### Data excerpt
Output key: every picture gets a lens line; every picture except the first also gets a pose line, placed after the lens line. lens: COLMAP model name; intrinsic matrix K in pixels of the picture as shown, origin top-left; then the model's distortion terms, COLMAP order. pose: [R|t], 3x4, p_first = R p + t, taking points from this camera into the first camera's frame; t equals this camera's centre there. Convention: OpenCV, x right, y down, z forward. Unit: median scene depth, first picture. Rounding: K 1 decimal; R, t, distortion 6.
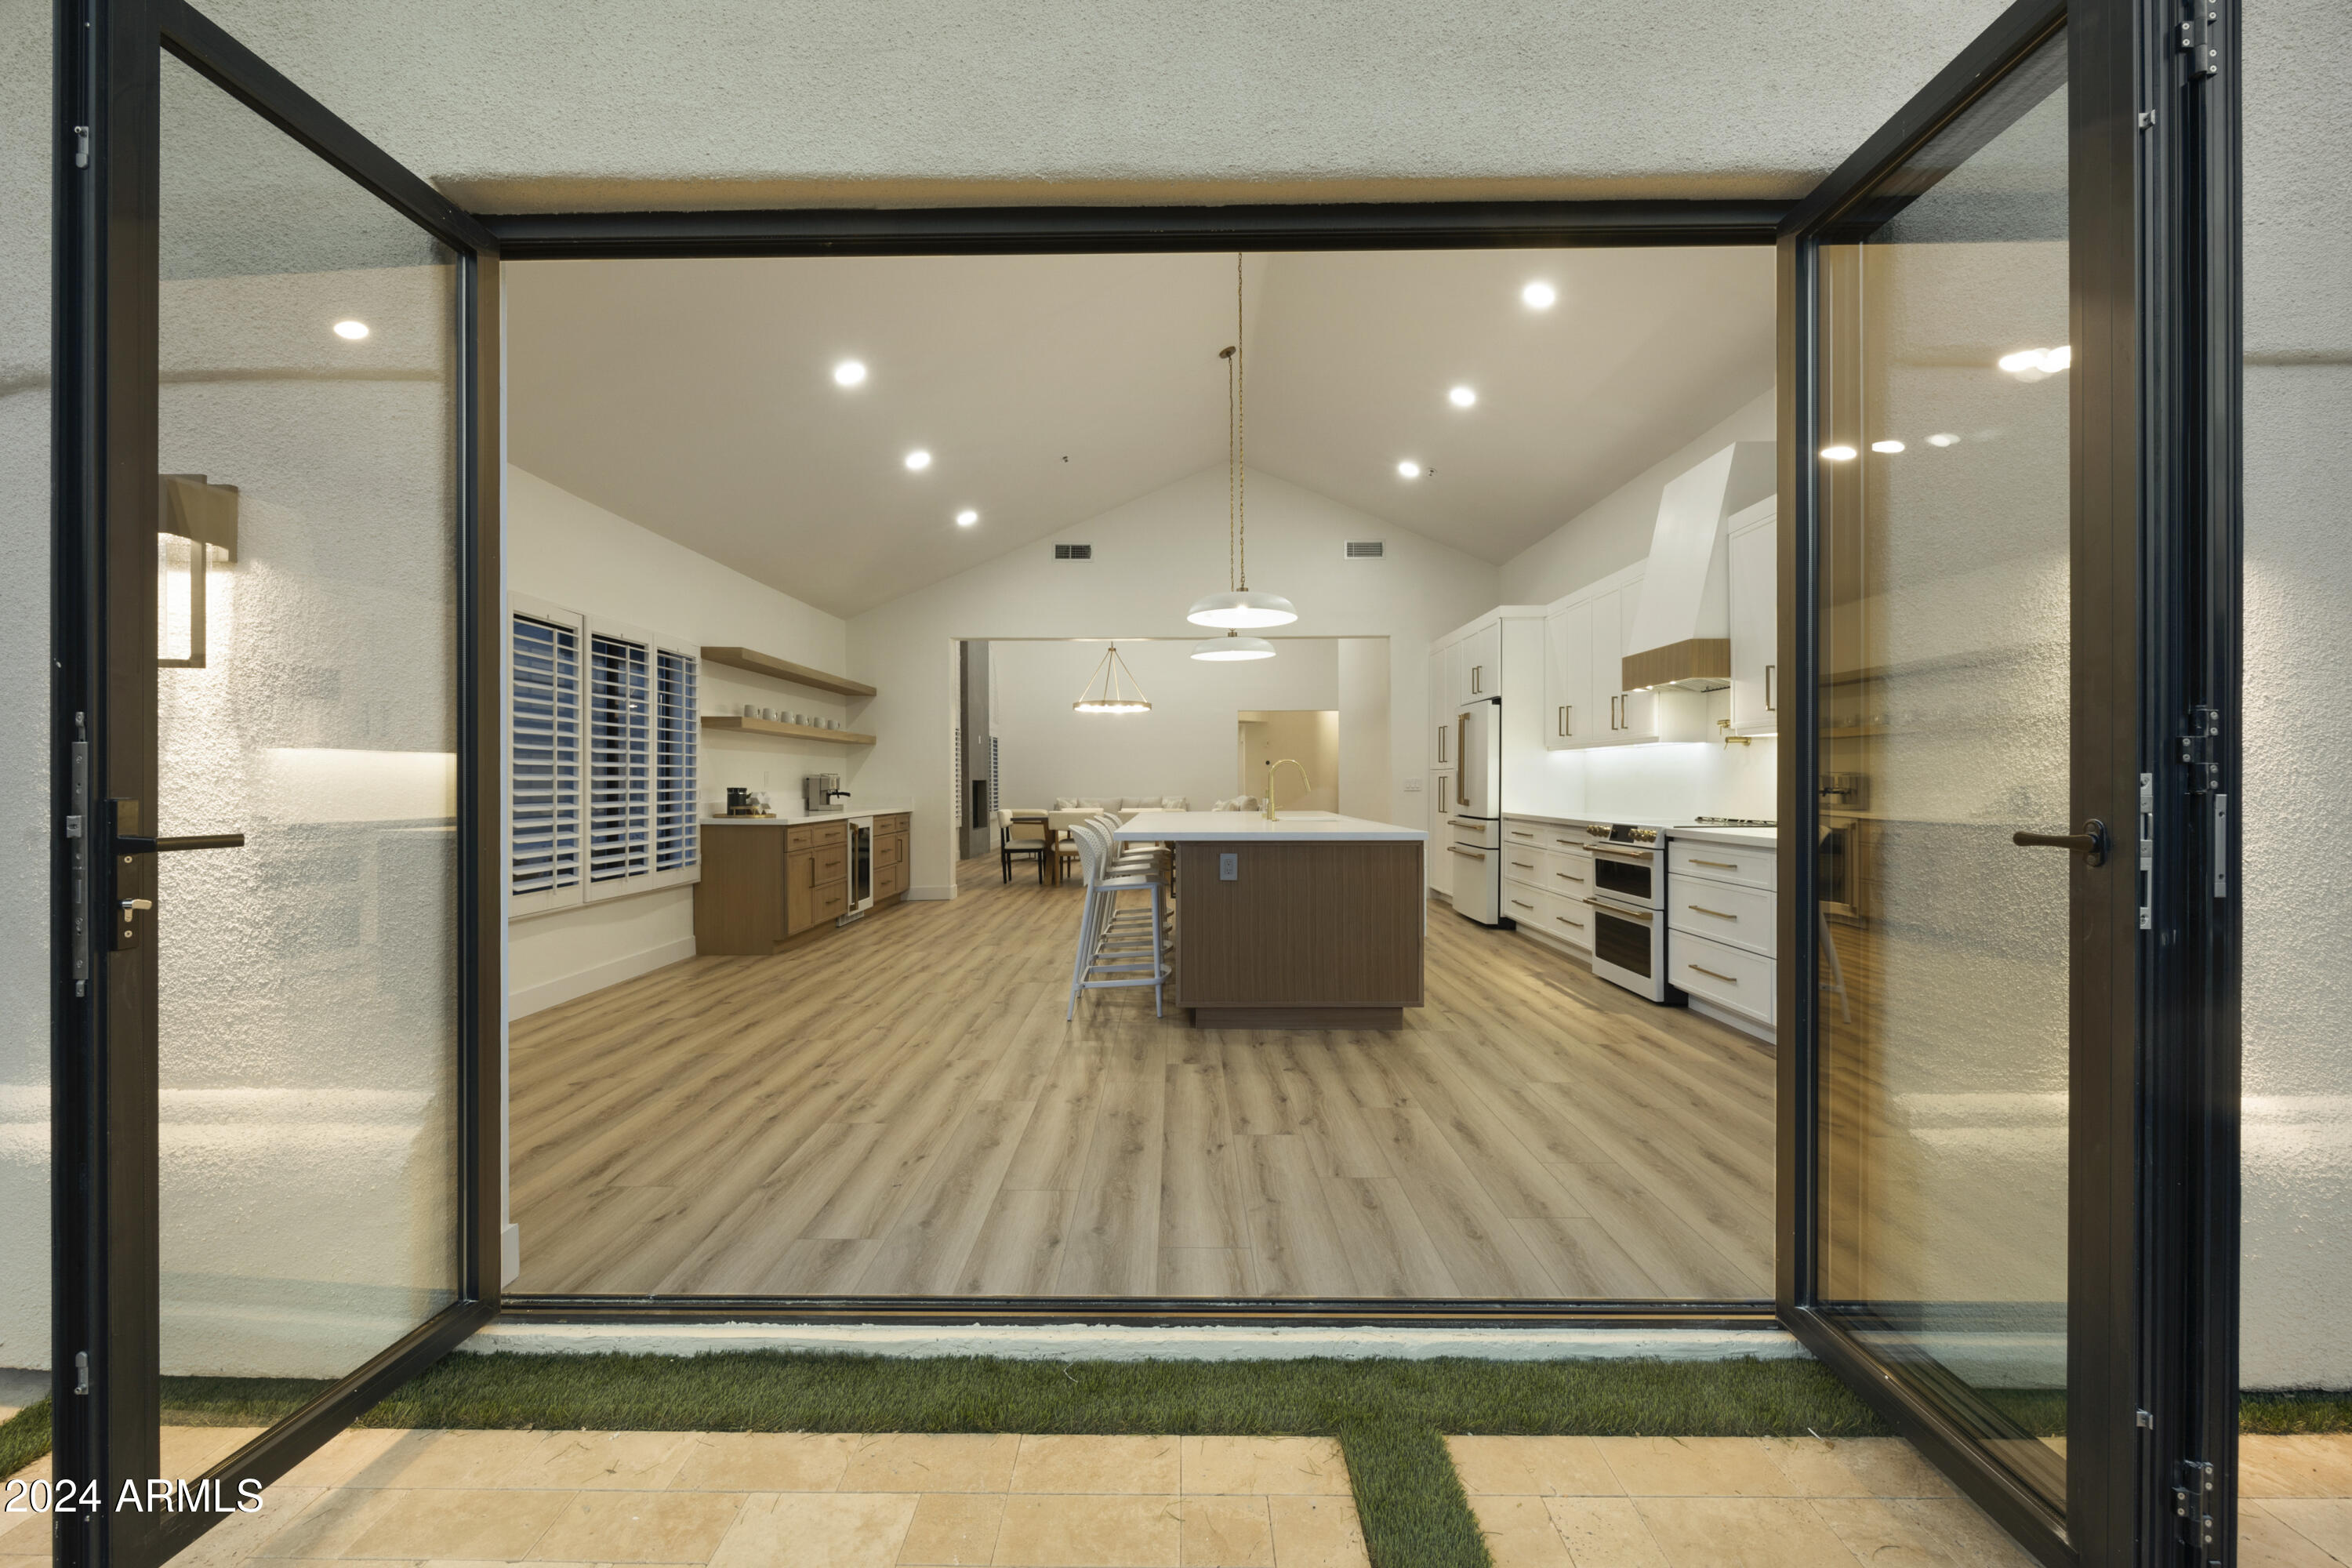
lens RADIAL K [[940.7, 0, 1168.7], [0, 940.7, 780.2], [0, 0, 1]] dist [-0.003897, 0.000629]
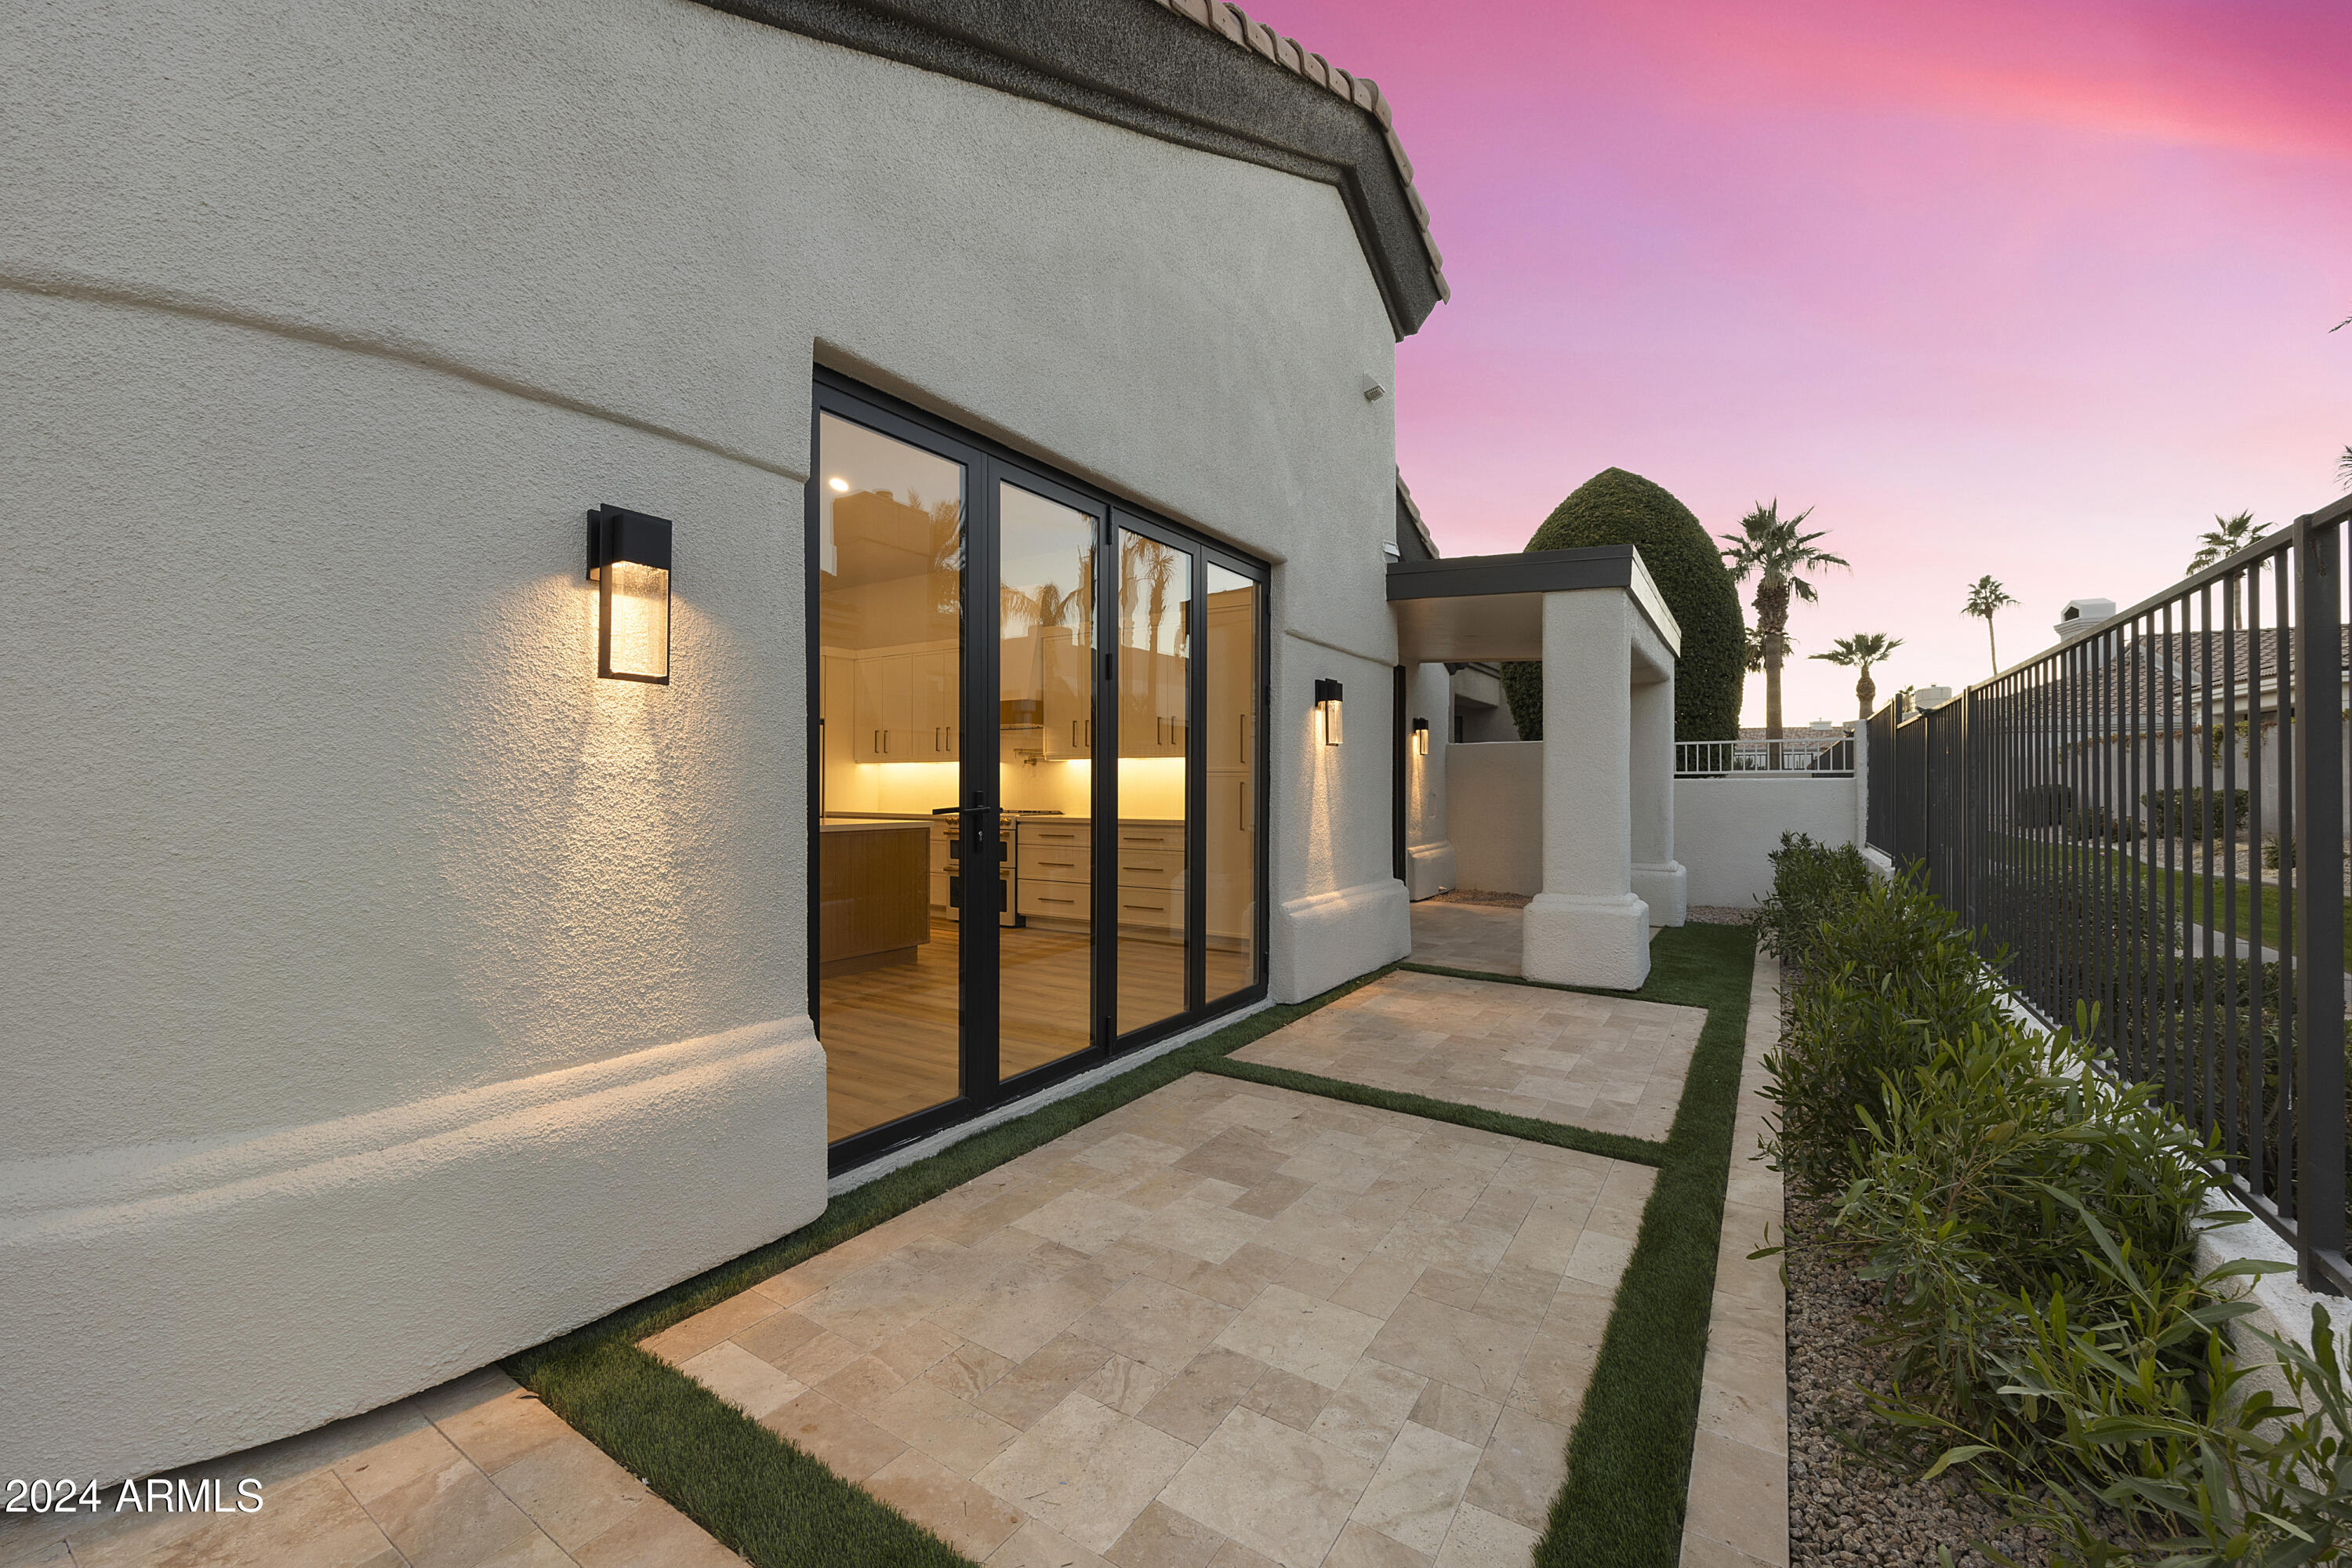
lens RADIAL K [[940.7, 0, 1159.1], [0, 940.7, 787.8], [0, 0, 1]] dist [-0.003897, 0.000629]
pose [[0.536344, 0.003720, 0.843991, -1.637402], [-0.005888, 0.999982, -0.000666, 0.005526], [-0.843979, -0.004612, 0.536356, -0.144756]]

### Work to be completed
Reproduce the listing above verbatim from start to finish, leaving out the pictures.

### Result of the exercise
Output key: every picture gets a lens line; every picture except the first also gets a pose line, placed after the lens line. lens: COLMAP model name; intrinsic matrix K in pixels of the picture as shown, origin top-left; then the model's distortion terms, COLMAP order. pose: [R|t], 3x4, p_first = R p + t, taking points from this camera into the first camera's frame; t equals this camera's centre there. Convention: OpenCV, x right, y down, z forward. Unit: median scene depth, first picture. Rounding: K 1 decimal; R, t, distortion 6.
lens RADIAL K [[940.7, 0, 1168.7], [0, 940.7, 780.2], [0, 0, 1]] dist [-0.003897, 0.000629]
lens RADIAL K [[940.7, 0, 1159.1], [0, 940.7, 787.8], [0, 0, 1]] dist [-0.003897, 0.000629]
pose [[0.536344, 0.003720, 0.843991, -1.637402], [-0.005888, 0.999982, -0.000666, 0.005526], [-0.843979, -0.004612, 0.536356, -0.144756]]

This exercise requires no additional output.